Absolutely it is! However, this issue is one that is easily resolved with periodic apple cider vinegar (ACV) rinses. Although all the soaps and shampoos we use and recommend are formulated to ensure that they leave behind no residue, hard water can cause build-up to accumulate anyway.
According to the U.S. Geological Survey, up to 85% of water consumed in the United States is consider “hard water”. The hardness of water refers to the amount of trace minerals in it; the most common of which are magnesium and calcium. The practice of referring to water with a high mineral content as “hard” refers to how difficult the water is to work along with soap, shampoo, or detergent. Hard water can significantly affect the efficacy and lathering ability of soaps.

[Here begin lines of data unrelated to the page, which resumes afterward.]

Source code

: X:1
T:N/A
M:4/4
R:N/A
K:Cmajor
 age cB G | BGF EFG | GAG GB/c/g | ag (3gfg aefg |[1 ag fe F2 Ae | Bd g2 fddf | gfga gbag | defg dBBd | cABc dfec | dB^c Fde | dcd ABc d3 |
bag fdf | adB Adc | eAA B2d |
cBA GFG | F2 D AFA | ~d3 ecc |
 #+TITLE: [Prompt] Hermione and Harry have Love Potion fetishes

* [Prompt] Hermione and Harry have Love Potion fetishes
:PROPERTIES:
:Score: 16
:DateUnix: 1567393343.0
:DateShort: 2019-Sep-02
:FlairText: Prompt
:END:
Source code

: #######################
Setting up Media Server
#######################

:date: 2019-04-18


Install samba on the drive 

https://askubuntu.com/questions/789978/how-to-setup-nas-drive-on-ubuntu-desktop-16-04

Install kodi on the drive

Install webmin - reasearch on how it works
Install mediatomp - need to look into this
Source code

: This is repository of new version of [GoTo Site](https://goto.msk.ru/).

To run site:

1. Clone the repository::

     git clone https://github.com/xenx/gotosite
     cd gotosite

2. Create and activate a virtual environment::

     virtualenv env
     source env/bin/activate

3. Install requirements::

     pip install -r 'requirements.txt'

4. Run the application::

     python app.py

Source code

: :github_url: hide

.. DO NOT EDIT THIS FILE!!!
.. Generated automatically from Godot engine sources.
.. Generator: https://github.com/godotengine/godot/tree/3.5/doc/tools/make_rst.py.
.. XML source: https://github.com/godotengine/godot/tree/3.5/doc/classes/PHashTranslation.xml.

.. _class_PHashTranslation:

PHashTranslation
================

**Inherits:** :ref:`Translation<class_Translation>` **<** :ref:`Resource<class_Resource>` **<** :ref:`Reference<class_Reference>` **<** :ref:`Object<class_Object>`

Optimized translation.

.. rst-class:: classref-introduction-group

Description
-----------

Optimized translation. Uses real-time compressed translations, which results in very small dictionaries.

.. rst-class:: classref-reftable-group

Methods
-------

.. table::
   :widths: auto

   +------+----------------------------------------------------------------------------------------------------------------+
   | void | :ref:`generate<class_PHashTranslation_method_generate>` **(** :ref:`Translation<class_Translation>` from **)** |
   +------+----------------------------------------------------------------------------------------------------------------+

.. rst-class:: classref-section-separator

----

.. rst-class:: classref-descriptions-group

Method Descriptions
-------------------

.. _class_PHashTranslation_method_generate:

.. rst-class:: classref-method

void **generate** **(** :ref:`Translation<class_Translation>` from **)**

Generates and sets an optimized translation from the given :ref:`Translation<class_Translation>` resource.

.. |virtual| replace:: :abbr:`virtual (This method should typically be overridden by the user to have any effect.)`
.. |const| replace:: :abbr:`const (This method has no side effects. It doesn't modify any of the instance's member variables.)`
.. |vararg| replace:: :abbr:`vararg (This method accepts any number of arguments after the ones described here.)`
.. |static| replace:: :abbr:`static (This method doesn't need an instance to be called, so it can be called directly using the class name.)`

Oftentimes, this can lead to consumers using greater quantities of soap to acquire the amount of later desired. In addition to making you run out of soap sooner than you would otherwise, another repercussion of having and using hard water to wash your locks is that hard water causes the microscopic anatomy of your hair to become roughened and trap soap build-up that is created when the soap reacts with the minerals in the water.
On the other hand, rinsing with ACV causes the hair to become smooth again, allowing all the soap and/or mineral build up to be rinsed and washed out easily. Hard water can cause the hair to become dry, cause dandruff and/or eczema of the scalp, cause the hair to thin, and/or cause it to discolor. So there are many reasons to take steps to counteract hard water if it is present in your home!
If you find that when you rinse your locks the water will not rinse out clean, hard water is usually to blame (assuming no wax has been used in the dreadlocks previously), and you should consider following your wash(es) with an ACV rinse.
Different parts of the country have varying degrees of hard water. Below is a map that shows that hardness level of water across the country. (Please note, this is just a guideline and is not necessarily completely accurate!)
GREEN — Extremely hard water (>10.5 grains/gallon)
ORANGE — Hard water (7 – 10 grains/gallon)
RED — Moderately hard water (3.5 – 7 grains/gallon)
BLUE — Slightly hard water (0.5 – 3.5 grains/gallon)
YELLOW — Soft water (0 – 0.5 grains/gallon)
Below is a chart we’ve put together with a suggest frequency for ACV rinses based on the hardness of your water:
And, finally, here is an ACV rinse recipe for you:
Apple Cider Vinegar (ACV) Rinse
- 2 tbsp apple cider vinegar
- 10 drops tea tree oil
- 20 – 30 drops of rosemary essential oil
- 20 – 30 drops of lavender essential oil
Pour ACV into a large pitcher. Add essential oils and water until full. Pour over head and let soak 3 – 5 minutes. Rinse well.